Di seluruh dunia, total iklan belanja di Indonesia bisa mencapai sekitar 1,8% dari total belanja dunia. Ini jelas persentase yang cukup besar dan bahkan lebih besar dari persentase GDP Indonesia terhadap GDP global. Dari angka belanja iklan ini, terlihat sekali bahwa pelaku bisnis Indonesia sangat optimistis akan prospek pasar di Indonesia. Perusahaan-perusahaan mau meningkatkan belanja iklan mereka sebagai upaya untuk membangun merek atau merebut pangsa pasar.
Angka Rp90 triliun ini akan dinikmati oleh media-media konvensional seperti televisi, koran, majalah, radio, billboard, dan bioskop. Televisi jelas akan mendapatkan porsi terbesar—berkisar 60%—dan kemudian iklan media cetak. Tidak mengherankan, harga saham perusahaan-perusahaan media televisi di Indonesia terbang tinggi selama dua tahun terakhir ini.
Belanja iklan global di tahun 2012 ini, menurut perkiraan Zenith Optimedia, mencapai US$495 miliar.
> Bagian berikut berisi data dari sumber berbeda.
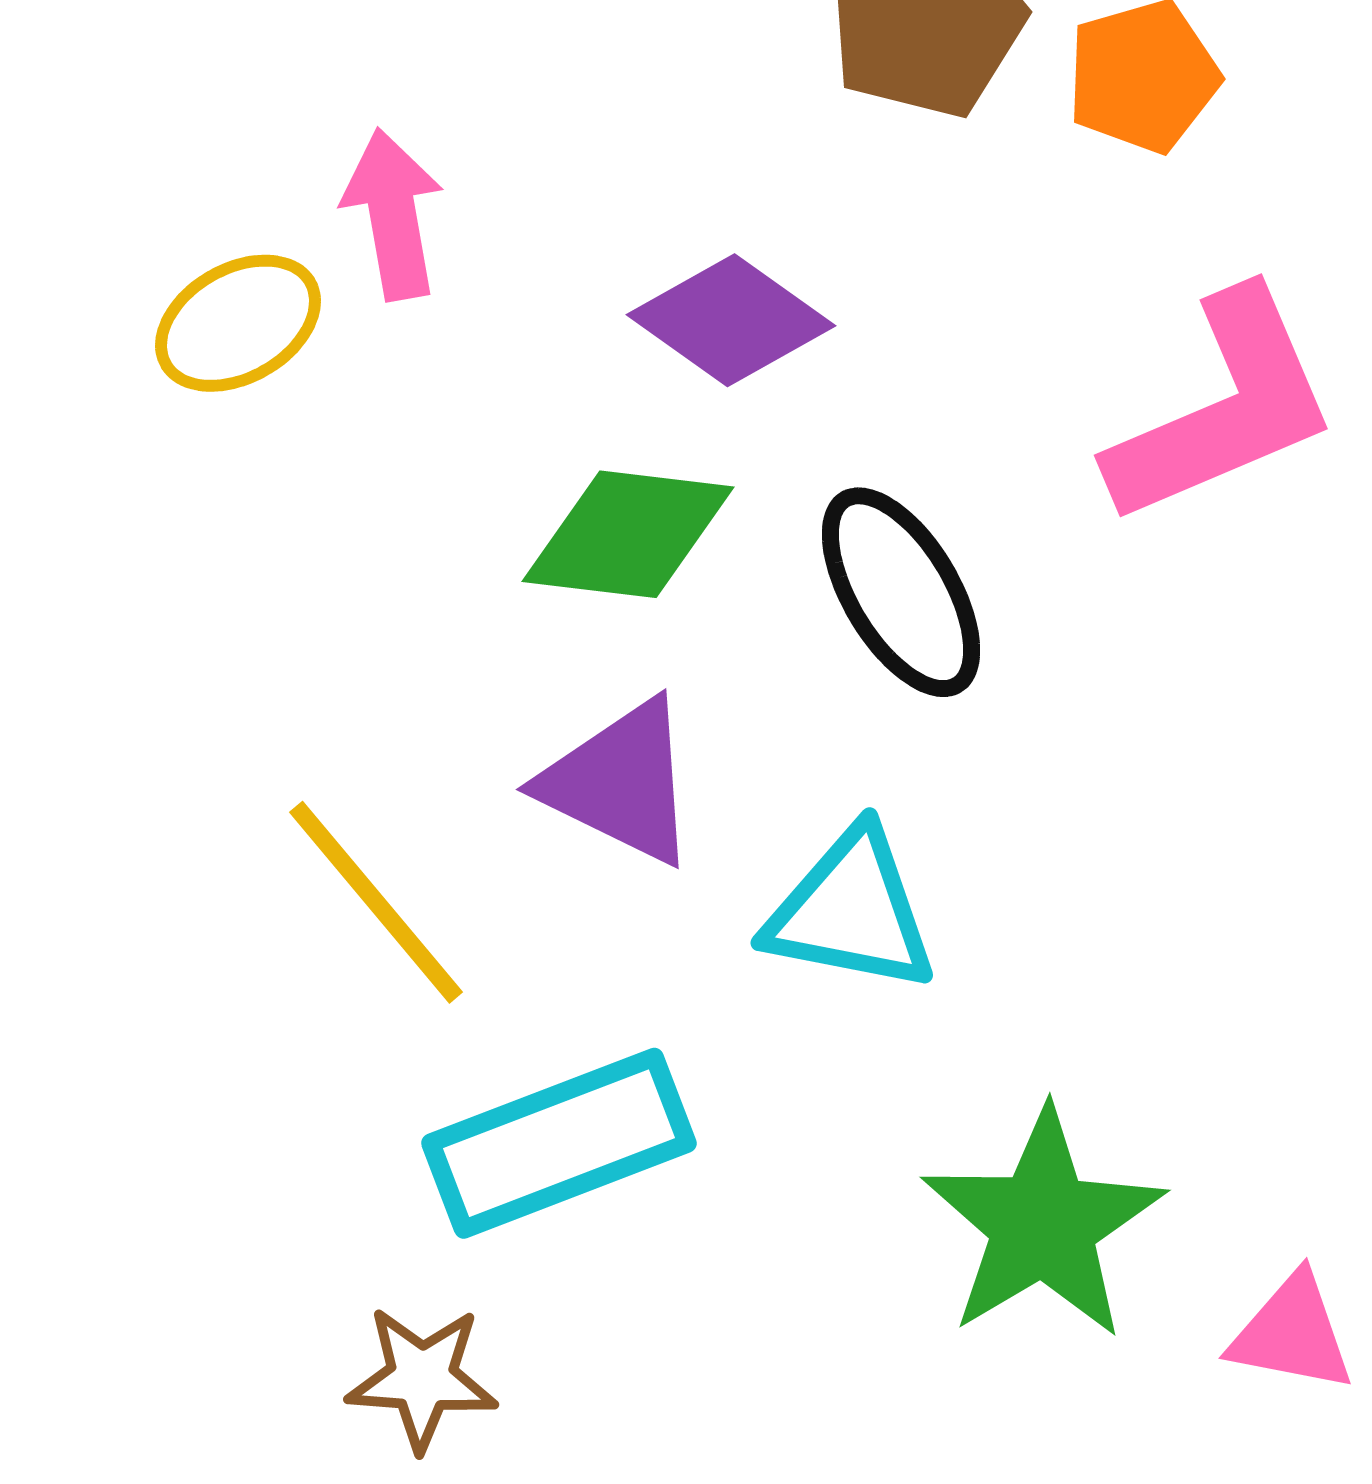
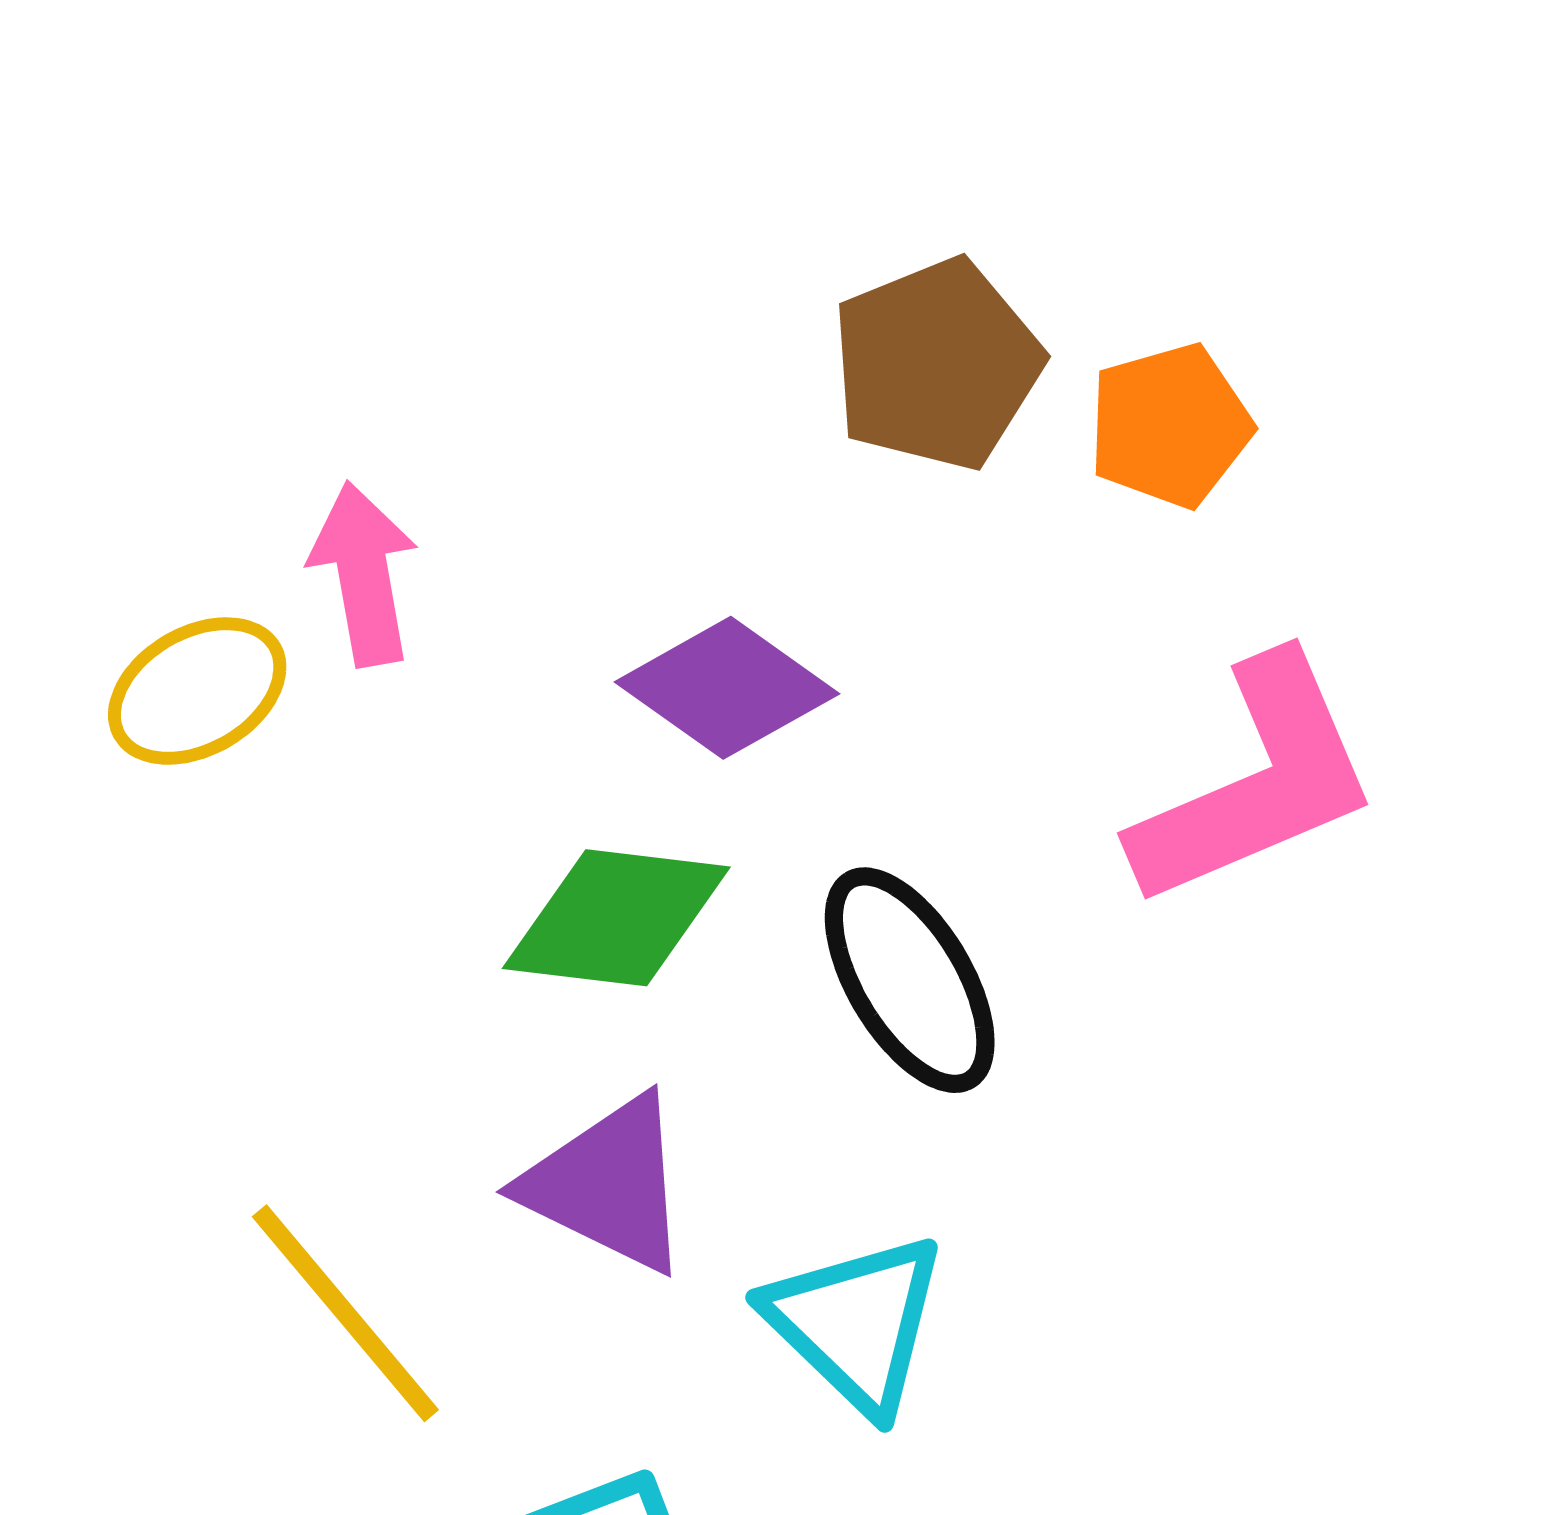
cyan triangle: (851, 911) -> (856, 1323), turned 33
Dari total belanja iklan ini, TV mendapatkan porsi 40,4%, koran 18,7%, majalah 8,9%, radio 7%, billboard dan media luar ruang lainnya sebesar 6,9%, bioskop 0,5%, dan internet mendapatkan porsi sebesar 17,6%. Untuk tahun-tahun selanjutnya, porsi internet akan semakin meningkat dan media lainnya akan semakin menurun.
Iklan internet sebanyak 17,6% atau senilai US$85 miliar. Dari nilai ini, sebesar hampir 50% diambil oleh perusahaan search engine, terutama Google. Setelah itu, iklan banner dan display sebesar 25%, video atau rich media sebesar 10%, dan sisanya adalah iklan digital dalam bentuk klasifikasi atau direktori, mobile, dan email.
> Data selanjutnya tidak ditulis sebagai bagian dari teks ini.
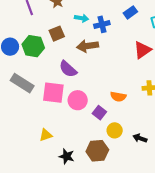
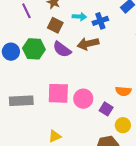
brown square: (57, 34) -> (55, 25), moved, turned -35
purple semicircle: (68, 69) -> (62, 49), moved
gray rectangle: (22, 83) -> (21, 101), moved, turned -30

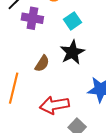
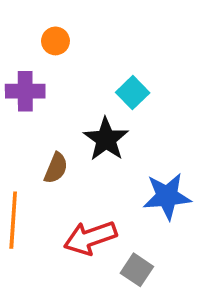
cyan square: (73, 21) -> (133, 93), moved

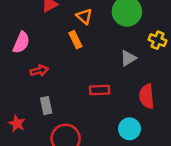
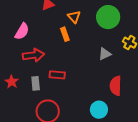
red arrow: (39, 71) -> (33, 55), size x1.5
red rectangle: (100, 90) -> (57, 75), moved
red star: (17, 124) -> (12, 82), moved

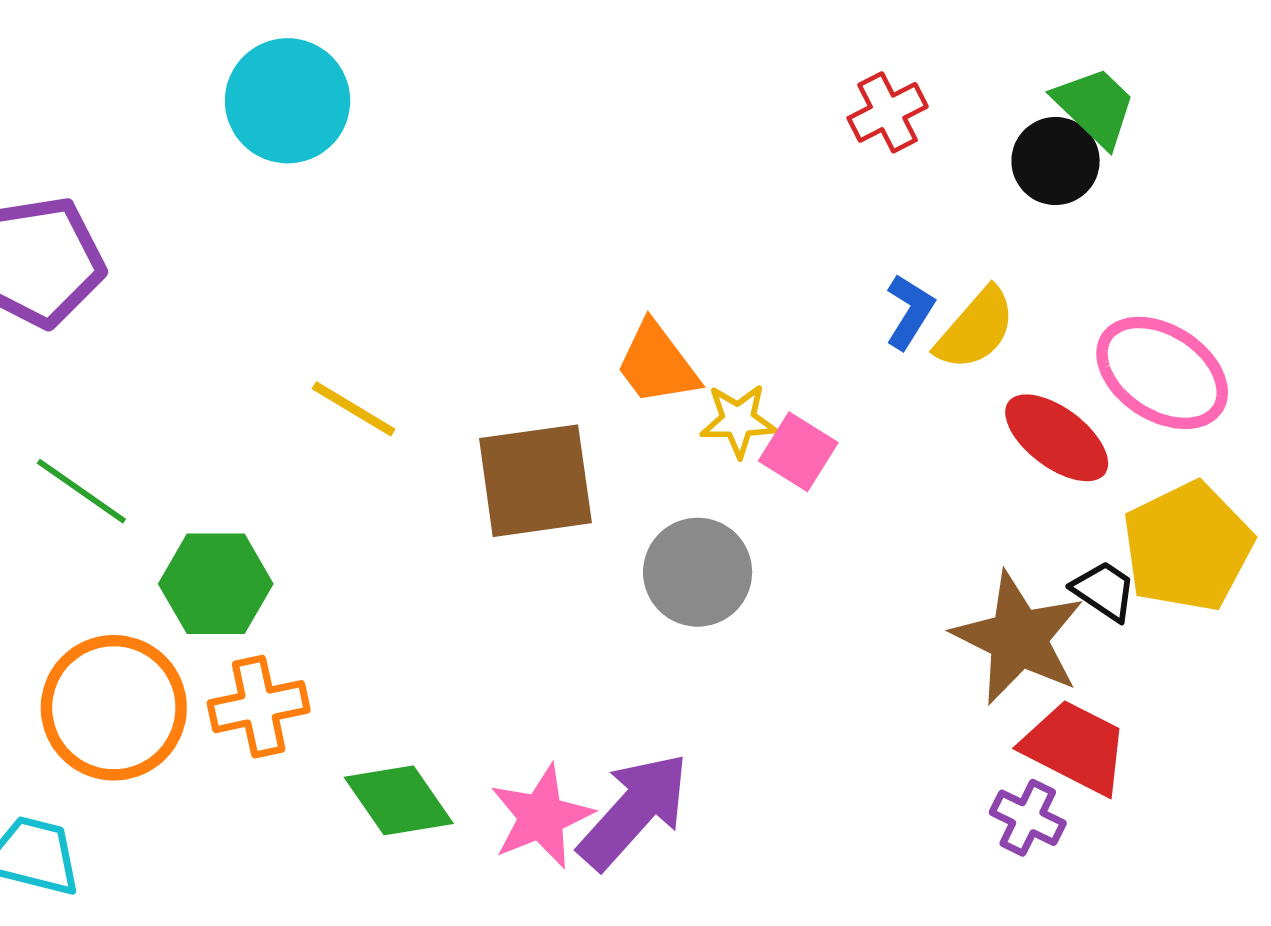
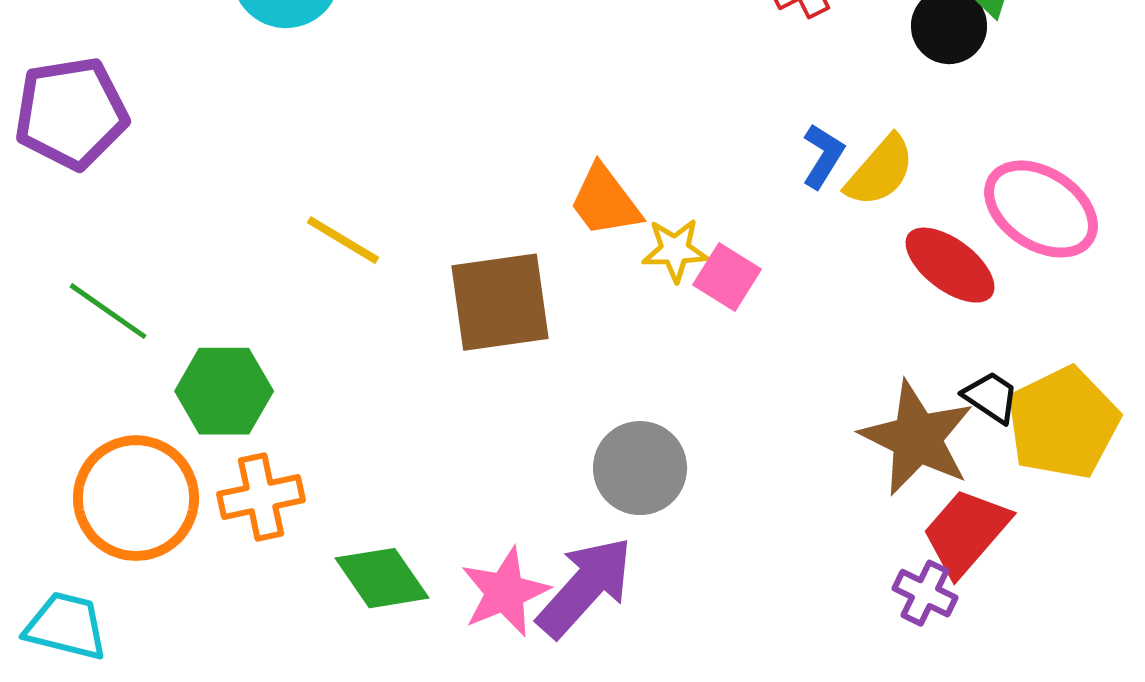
yellow pentagon: (1188, 547) -> (1063, 423), moved
gray circle: (698, 572) -> (640, 468), moved
red trapezoid: (1075, 747) -> (966, 532), turned -76

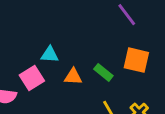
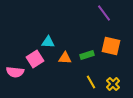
green rectangle: (103, 72) -> (87, 55), turned -56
Lalu, berapa besarkah belanja iklan digital di Indonesia? Dalam bentuk iklan apakah mereka membelanjakan bujet iklannya? Inilah dua pertanyaan yang besar bagi para marketer di Indonesia. Sampai saat ini, tidak ada data yang tersedia untuk memberi jawaban atas kedua pertanyaan ini. Yang ada hanyalah dengan melihat pendapatan dari berbagai media digital di Indonesia, terutama portal berita di Indonesia, seperti detik.com, kompas.com, kaskus.com, vivanews.com, dan portal-portal lainnya. Iklan di berbagai media digital seperti Facebook, Google Adwords, LinkedIn, dan lain-lain relatif tidak mudah diperoleh data pendapatannya dari perusahaan Indonesia.
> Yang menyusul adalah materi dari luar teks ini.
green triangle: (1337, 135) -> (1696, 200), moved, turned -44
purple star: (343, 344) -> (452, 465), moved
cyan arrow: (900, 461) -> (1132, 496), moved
Dalam sebuah konferensi digital marketing baru-baru ini di Jakarta, seorang eksekutif Google menanyakan kepada saya, apakah estimasi belanja media digital di Indonesia sebesar Rp750 miliar cukup realistis? Saya jawab, estimasi yang cukup baik, walau saya akan lebih memilih angka yang sedikit lebih rendah, yaitu sekitar Rp600 miliar. Jadi, berapa persen nilai belanja iklan media digital di Indonesia?
Belanja iklan yang sebesar Rp90 triliun di tahun 2012 adalah nilai gross. Artinya, angka ini diperoleh dari harga iklan yang dipublikasikan oleh tiap-tiap media. Biasanya, berbagai media akan menawarkan diskon dan juga bonus. Bila diasumsikan bahwa nilai net-nya adalah sekitar 60%, maka total belanja iklan net di Indonesia di tahun 2012 adalah Rp54 triliun. Bila belanja iklan media digital adalah Rp600 miliar, maka iklan internet di Indonesia hanyalah sekitar 1,1%, jauh di bawah iklan internet global yang mencapai 17,6%.
Memang sedikit mencengangkan bila melihat jumlah pengguna internet di Indonesia yang sudah mencapai 70 juta. Demikian pula dalam hal jumlah pengguna media sosial. Indonesia bahkan termasuk 5 besar di dunia dalam hal media sosial. Lalu, mengapa iklannya masih relatif kecil? Apa yang membuat banyak perusahaan di Indonesia masih enggan mengalokasikan bujet mereka untuk media internet?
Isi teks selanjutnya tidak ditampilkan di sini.